By Tanya Metaksa
On December 23, 2024, Brian Range received an early Christmas present from the US Court of Appeals for the Third Circuit.
For the second time this year, the Court reaffirmed its prior ruling that the felon-in-possession federal statute, 18 U.S.C. § 922 (g)(1), still does not apply to him in that Circuit.
“Bryan Range appeals the District Court’s summary judgment rejecting his claim that the federal “felon-in-possession” law—18 U.S.C. § 922(g)(1)—violates his Second Amendment right to keep and bear arms. We agree with Range that he remains among “the people” protected by the Second Amendment despite his false statement conviction. And because the Government did not carry its burden of showing that the principles underlying our Nation’s history and tradition of firearm regulation support disarming Range, we will reverse and remand.”
Garland v. Brian Range, in my opinion, is a very significant legal case centered on the Second Amendment rights of individuals, particularly involving the constitutionality of federal prohibitions on firearm possession by individuals with certain federal criminal convictions. It has
This case began in 1995, almost 30 years ago, when Brian Range was convicted of making false statements to obtain $2,458 of food stamp assistance, a misdemeanor under Pennsylvania law that was punishable by up to five years in prison. He was sentenced to three years’ probation, restitution, costs, and fines. Three years later, Range attempted to purchase a firearm but was rejected due to his prior conviction. Subsequently, his wife bought him a hunting rifle. Years later, upon learning that his conviction barred him from possessing firearms under federal law, he sold the rifle and sought legal recourse. In 2020, he challenged the constitutionality of the federal law, 18 U.S.C. § 922(g).
Federal statute 18 U.S.C. § 922(g)(1), which was passed in 1968 as part of the Gun Control Act of 1968, states that it is unlawful for any person who has been convicted in any court of a crime punishable by imprisonment for a term exceeding one year to ship or transport in interstate or foreign commerce any firearm or ammunition or to receive any firearm or ammunition which has been shipped or transported in interstate or foreign commerce. On August 21, 2021, the district court rejected his suit, determining that the Second Amendment did not protect “unvirtuous citizens.” Range then appealed to the US Court of Appeals for the Third Circuit.
On Nov. 16, 2022, The Third Circuit panel affirmed the district court’s decision, concluding that “the people” constitutionally entitled to bear arms are “law-abiding, responsible citizens,” a category that excluded Range due to his conviction.

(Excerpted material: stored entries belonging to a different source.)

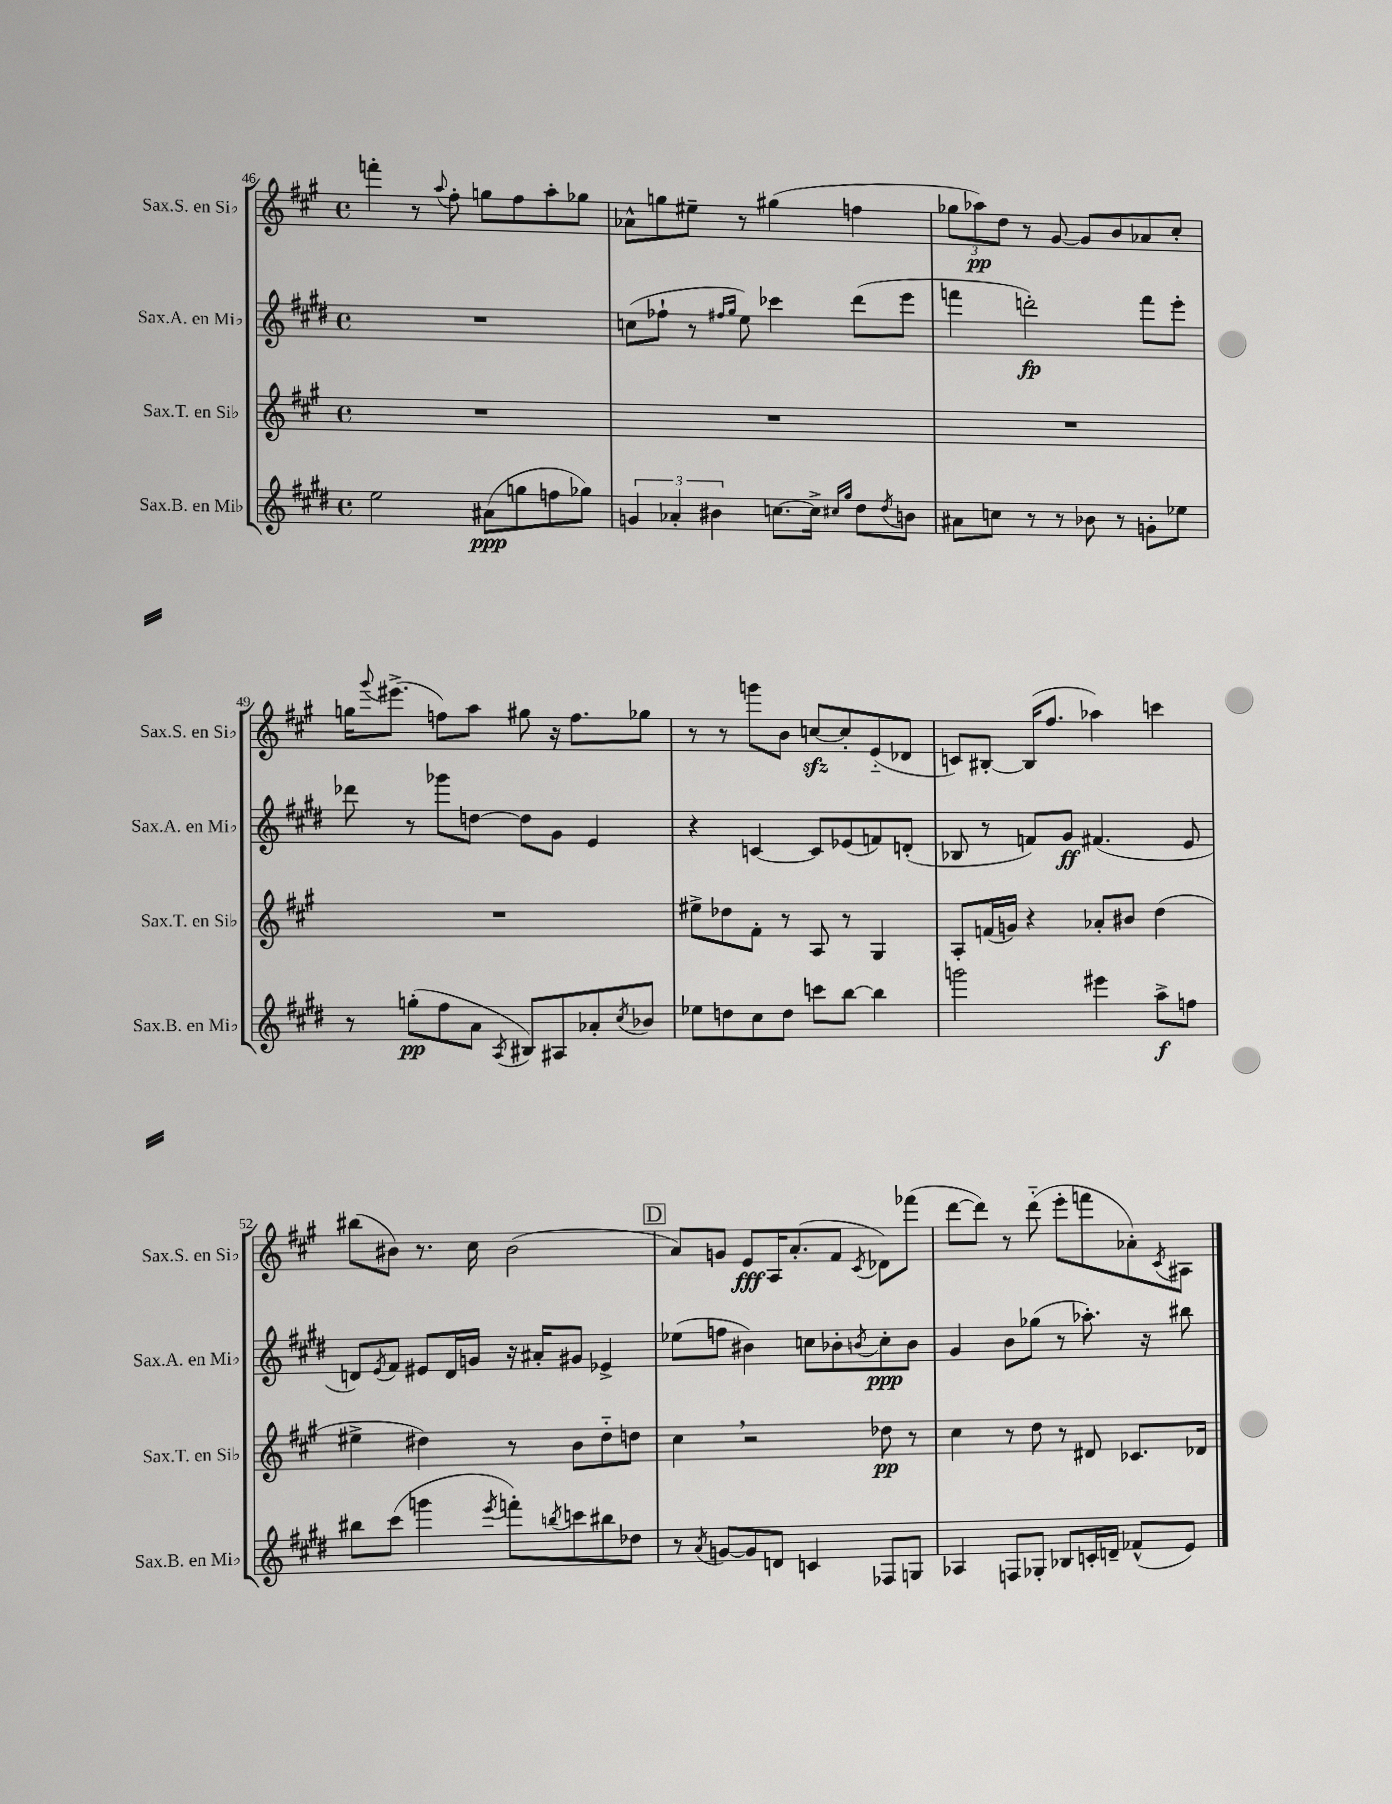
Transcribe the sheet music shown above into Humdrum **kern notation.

**kern	**dynam	**kern	**dynam	**kern	**dynam	**kern	**dynam
*part4	*part4	*part3	*part3	*part2	*part2	*part1	*part1
*staff4	*staff4	*staff3	*staff3	*staff2	*staff2	*staff1	*staff1
*I"Sax.B. en Mi♭	*	*I"Sax.T. en Si♭	*	*I"Sax.A. en Mi♭	*	*I"Sax.S. en Si♭	*
*I'Sax.B. en Mi♭	*	*I'Sax.T. en Si♭	*	*I'Sax.A. en Mi♭	*	*I'Sax.S. en Si♭	*
*clefG2	*	*clefG2	*	*clefG2	*	*clefG2	*
*k[f#c#g#d#]	*	*k[f#c#g#]	*	*k[f#c#g#d#]	*	*k[f#c#g#]	*
*M4/4	*	*M4/4	*	*M4/4	*	*M4/4	*
*met(c)	*	*met(c)	*	*met(c)	*	*met(c)	*
=46	=46	=46	=46	=46	=46	=46	=46
2ee\	.	1r	.	1r	.	4fffn'\	.
.	.	.	.	.	.	8r	.
.	.	.	.	.	.	8qqaa/	.
.	.	.	.	.	.	8ff#'\	.
(8a#X\L	ppp	.	.	.	.	8ggn\L	.
8ggn\	.	.	.	.	.	8ff#\	.
8ffn\	.	.	.	.	.	8aa'\	.
8gg-X\J)	.	.	.	.	.	8gg-X\J	.
=47	=47	=47	=47	=47	=47	=47	=47
6gn/	.	1r	.	(8ccn\L	.	8a-X^^\L	.
.	.	.	.	8ff-X`\J	.	8ggn\	.
6a-X'/	.	.	.	.	.	.	.
.	.	.	.	8r	.	8ee#X~\J	.
6b#X\	.	.	.	.	.	.	.
.	.	.	.	16qqff#X/LL	.	.	.
.	.	.	.	16qqgg#/JJ	.	.	.
.	.	.	.	8ee\)	.	8r	.
[8.ccn\L	.	.	.	4ccc-X\	.	(4gg#X\	.
16cc^\Jk]	.	.	.	.	.	.	.
16qqcc#X/LL	.	.	.	.	.	.	.
16qqgg#/JJ	.	.	.	.	.	.	.
8dd#\L	.	.	.	(8ddd#\L	.	4ffn\	.
8qdd#/	.	.	.	.	.	.	.
8bn\J	.	.	.	8eee\J	.	.	.
=48	=48	=48	=48	=48	=48	=48	=48
8a#X\L	.	1r	.	4fffn\	.	12gg-X\L	.
.	.	.	.	.	.	12aa-X\)	pp
8ccn\J	.	.	.	.	.	.	.
.	.	.	.	.	.	12dd\J	.
8r	.	.	.	2dddn'\)	fp	8r	.
8r	.	.	.	.	.	[8g#/	.
8b-X\	.	.	.	.	.	8g#/L]	.
8r	.	.	.	.	.	8b/	.
8gn'\L	.	.	.	8fff\L	.	8a-X/	.
8ee-X\J	.	.	.	8eee'\J	.	8cc#'/J	.
!!LO:LB:g=z
=49	=49	=49	=49	=49	=49	=49	=49
8r	.	1r	.	8ddd-X\	.	16ggn\KL	.
.	.	.	.	.	.	8qqggg#/	.
.	.	.	.	.	.	(8.eee#X^\J	.
(8ggn'\L	pp	.	.	8r	.	.	.
8ff#\	.	.	.	8ggg-X\L	.	8ffn\L)	.
8a\J	.	.	.	[8ddn\J	.	8aa\J	.
8qA/	.	.	.	.	.	.	.
8B#X/L)	.	.	.	8dd\L]	.	8gg#X\	.
8A#X/	.	.	.	8g#\J	.	16r	.
.	.	.	.	.	.	8.ff\L	.
8a-X'/	.	.	.	4e/	.	.	.
8qcc#/	.	.	.	.	.	.	.
8b-X/J	.	.	.	.	.	8gg-X\J	.
=50	=50	=50	=50	=50	=50	=50	=50
8ee-X\L	.	8ee#X^\L	.	4r	.	8r	.
8ddn\	.	8dd-X\	.	.	.	8r	.
8cc#\	.	8f#'\J	.	[4cn/	.	8gggn\L	.
8dd\J	.	8r	.	.	.	8b\J	.
8cccn\L	.	8A/	.	8c/L]	.	[8ccnzz/L	.
[8bb\J	.	8r	.	(8e-X/	.	8cc'/]	.
4bb\]	.	4G#/	.	8fn/)	.	(8e/	.
.	.	.	.	(8dn'/J	.	8d-X/J	.
=51	=51	=51	=51	=51	=51	=51	=51
2gggn\	.	8A'/L	.	8B-X/	.	8cn/L)	.
.	.	(16fn/L	.	8r	.	[8B#X'/J	.
.	.	16gn/JJ)	.	.	.	.	.
.	.	4r	.	8fn/L)	.	(16B#/KL]	.
.	.	.	.	.	.	8.ff#/J	.
.	.	.	.	8g#/J	ff	.	.
4eee#X\	.	8a-X'/L	.	(4.f#X/	.	4aa-X\)	.
.	.	8b#X/J	.	.	.	.	.
8aa^\L	f	(4dd\	.	.	.	4cccn\	.
8ffn\J	.	.	.	8e/	.	.	.
!!LO:LB:g=z
=52	=52	=52	=52	=52	=52	=52	=52
8bb#X\L	.	4ee#X^\	.	8dn/L)	.	(8bb#X\L	.
.	.	.	.	8qe/	.	.	.
(8ccc#\J	.	.	.	8f#/J	.	8b#X\J)	.
4gggn\	.	4dd#X\)	.	8e#X/L	.	8.r	.
.	.	.	.	16d/L	.	.	.
.	.	.	.	16gn/JJ	.	16cc#\	.
8qeee/	.	.	.	.	.	.	.
8fffn'\L)	.	8r	.	16r	.	(2b#\	.
.	.	.	.	16a#X'/KL	.	.	.
8qbbn/	.	.	.	.	.	.	.
8cccn\	.	8b\L	.	8g#X/J	.	.	.
8bb#X\	.	8dd#\	.	4e-X^/	.	.	.
8dd-X\J	.	8ddn\J	.	.	.	.	.
!!LO:REH:place=s1:t=D
=53	=53	=53	=53	=53	=53	=53	=53
8r	.	4cc#,\	.	(8ee-X\L	.	8a/L)	.
8qa/	.	.	.	.	.	.	.
[8gn/L	.	.	.	8ffn\J	.	8gn/J	.
8g/]	.	2r	.	4b#X\)	.	8e/L	fff
8dn/J	.	.	.	.	.	16A/K	.
.	.	.	.	.	.	(8.a'/	.
4cn/	.	.	.	8ccn\L	.	.	.
.	.	.	.	8b-X'\	.	8f#/J	.
.	.	.	.	8qbn/	.	8qc#/	.
8F-X/L	.	8dd-X\	pp	8cc'\	ppp	8d-X\L)	.
8Gn/J	.	8r	.	8b\J	.	(8fff-X\J	.
=54	=54	=54	=54	=54	=54	=54	=54
4A-X/	.	4cc#\	.	4g#/	.	[8ddd\L	.
.	.	.	.	.	.	8ddd\J])	.
8Fn/L	.	8r	.	8b\L	.	8r	.
8G-X'/J	.	8dd\	.	(8gg-X\J	.	(8ddd\	.
8B-X/L	.	8r	.	8r	.	8eee'\L	.
16cn'/L	.	8d#X/	.	8.aa-X'\)	.	8fffn\	.
16dn~/JJ	.	.	.	.	.	.	.
(8f-X^^/L	.	8.c-X/L	.	.	.	8a-X'\)	.
.	.	.	.	16r	.	.	.
.	.	.	.	.	.	8qc#/	.
8e/J)	.	.	.	8bb#X\	.	8A#X\J	.
.	.	16d-X/Jk	.	.	.	.	.
==	==	==	==	==	==	==	==
*-	*-	*-	*-	*-	*-	*-	*-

However, New York State Rifle & Pistol Association v. Bruen was decided by the United States Supreme Court on June 23, 2022. Range then appealed for a rehearing en banc, which was granted, and on Feb. 15, 2023, the US Court of Appeals for the Third Circuit, with many judges of the court in attendance, heard his case again. The decision was rendered on June 6, 2023. The en banc panel reversed the earlier decision, holding that § 922(g)(1) was unconstitutional as applied to Range. The court now determined that the government had not demonstrated that the ban on the possession of firearms was consistent with historical tradition. Thus, Range remained within “the people” protected by the Second Amendment.
The anti-Second Amendment Biden Administration tried again to derail the Third Circuit’s decision. On August 23, 2023, a letter was filed with the Supreme Court requesting more time to file a petition for certiorari. On Oct. 5, 2023, the government lawyers finally filed their petition. Nine months later, on July 2, 2024, the petition was granted, the Third Circuit Court’s Judgment was VACATED, and the case was REMANDED for further consideration in light of United States v. Rahimi. Thus, SCOTUS kicked the ball back to the Third Circuit and gave them another chance for a bite at the apple. The case was re-argued en banc again on Oct. 9 of this year.
Although this case is precedential for the Third Circuit only, I believe it will significantly impact the understanding of who comprises “the people” under the Second Amendment. Since the passage of the 1968 Gun Control Act (GCA68) and before Heller, most courts were of the persuasion that the people, referenced in the Second Amendment, really meant only the people who were free of sin. At the time of passage of the Gun Control Act of 1968, the norm for misdemeanor sentences was one year or less. Some exceptions in states like Massachusetts and Pennsylvania allowed for sentences greater than 2 years for certain misdemeanor offenses. However, these were not typical.
Garland v. Range has been in the United States court system for almost five years. Let’s hope the Garland Department of Justice, which only has 3 weeks left, will stop harassing Brian Range again. After all, the incoming Trump administration is highly unlikely to continue this case by initiating another appeal to SCOTUS. But more importantly, the Rahimi case, decided by SCOTUS in June 2024, has shown its importance in determining whether Brian Range or any other defendant under 18 U.S.C. § 922(g), is among the people referenced by the Second Amendment and thus not prohibited from owning a firearm. It is a case that many defense lawyers will use to regain Second Amendment rights for their clients.